WHAT TO PRODUCE >>
Line by line, restate the listing below without any change.

DATASET EXCERPT >>
•••

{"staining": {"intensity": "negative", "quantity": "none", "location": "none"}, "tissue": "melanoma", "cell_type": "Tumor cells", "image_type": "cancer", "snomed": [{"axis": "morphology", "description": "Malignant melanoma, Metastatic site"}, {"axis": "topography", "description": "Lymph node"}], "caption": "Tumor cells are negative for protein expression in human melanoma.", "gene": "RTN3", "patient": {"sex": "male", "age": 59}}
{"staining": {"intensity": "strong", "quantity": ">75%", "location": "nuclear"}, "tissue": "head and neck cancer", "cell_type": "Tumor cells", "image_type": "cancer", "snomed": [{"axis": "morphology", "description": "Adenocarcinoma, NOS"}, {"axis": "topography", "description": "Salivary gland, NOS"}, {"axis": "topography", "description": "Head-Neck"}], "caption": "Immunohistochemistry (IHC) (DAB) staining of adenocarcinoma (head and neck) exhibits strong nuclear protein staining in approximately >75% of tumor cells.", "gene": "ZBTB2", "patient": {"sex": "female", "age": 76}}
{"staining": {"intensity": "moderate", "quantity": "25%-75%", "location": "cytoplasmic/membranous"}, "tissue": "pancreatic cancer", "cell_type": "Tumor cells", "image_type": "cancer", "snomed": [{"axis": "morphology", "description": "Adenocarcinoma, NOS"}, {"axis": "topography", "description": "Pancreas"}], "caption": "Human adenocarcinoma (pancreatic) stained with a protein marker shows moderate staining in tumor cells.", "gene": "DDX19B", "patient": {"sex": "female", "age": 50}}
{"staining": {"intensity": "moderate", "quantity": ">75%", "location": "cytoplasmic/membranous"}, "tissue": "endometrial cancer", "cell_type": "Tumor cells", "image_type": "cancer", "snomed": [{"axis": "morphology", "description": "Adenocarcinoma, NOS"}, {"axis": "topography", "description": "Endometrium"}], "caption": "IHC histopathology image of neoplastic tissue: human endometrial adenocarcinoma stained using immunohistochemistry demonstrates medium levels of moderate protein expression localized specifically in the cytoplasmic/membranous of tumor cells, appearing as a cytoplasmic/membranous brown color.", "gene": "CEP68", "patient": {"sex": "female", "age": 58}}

•••

THE ANSWER >>
{"staining": {"intensity": "negative", "quantity": "none", "location": "none"}, "tissue": "melanoma", "cell_type": "Tumor cells", "image_type": "cancer", "snomed": [{"axis": "morphology", "description": "Malignant melanoma, Metastatic site"}, {"axis": "topography", "description": "Lymph node"}], "caption": "Tumor cells are negative for protein expression in human melanoma.", "gene": "RTN3", "patient": {"sex": "male", "age": 59}}
{"staining": {"intensity": "strong", "quantity": ">75%", "location": "nuclear"}, "tissue": "head and neck cancer", "cell_type": "Tumor cells", "image_type": "cancer", "snomed": [{"axis": "morphology", "description": "Adenocarcinoma, NOS"}, {"axis": "topography", "description": "Salivary gland, NOS"}, {"axis": "topography", "description": "Head-Neck"}], "caption": "Immunohistochemistry (IHC) (DAB) staining of adenocarcinoma (head and neck) exhibits strong nuclear protein staining in approximately >75% of tumor cells.", "gene": "ZBTB2", "patient": {"sex": "female", "age": 76}}
{"staining": {"intensity": "moderate", "quantity": "25%-75%", "location": "cytoplasmic/membranous"}, "tissue": "pancreatic cancer", "cell_type": "Tumor cells", "image_type": "cancer", "snomed": [{"axis": "morphology", "description": "Adenocarcinoma, NOS"}, {"axis": "topography", "description": "Pancreas"}], "caption": "Human adenocarcinoma (pancreatic) stained with a protein marker shows moderate staining in tumor cells.", "gene": "DDX19B", "patient": {"sex": "female", "age": 50}}
{"staining": {"intensity": "moderate", "quantity": ">75%", "location": "cytoplasmic/membranous"}, "tissue": "endometrial cancer", "cell_type": "Tumor cells", "image_type": "cancer", "snomed": [{"axis": "morphology", "description": "Adenocarcinoma, NOS"}, {"axis": "topography", "description": "Endometrium"}], "caption": "IHC histopathology image of neoplastic tissue: human endometrial adenocarcinoma stained using immunohistochemistry demonstrates medium levels of moderate protein expression localized specifically in the cytoplasmic/membranous of tumor cells, appearing as a cytoplasmic/membranous brown color.", "gene": "CEP68", "patient": {"sex": "female", "age": 58}}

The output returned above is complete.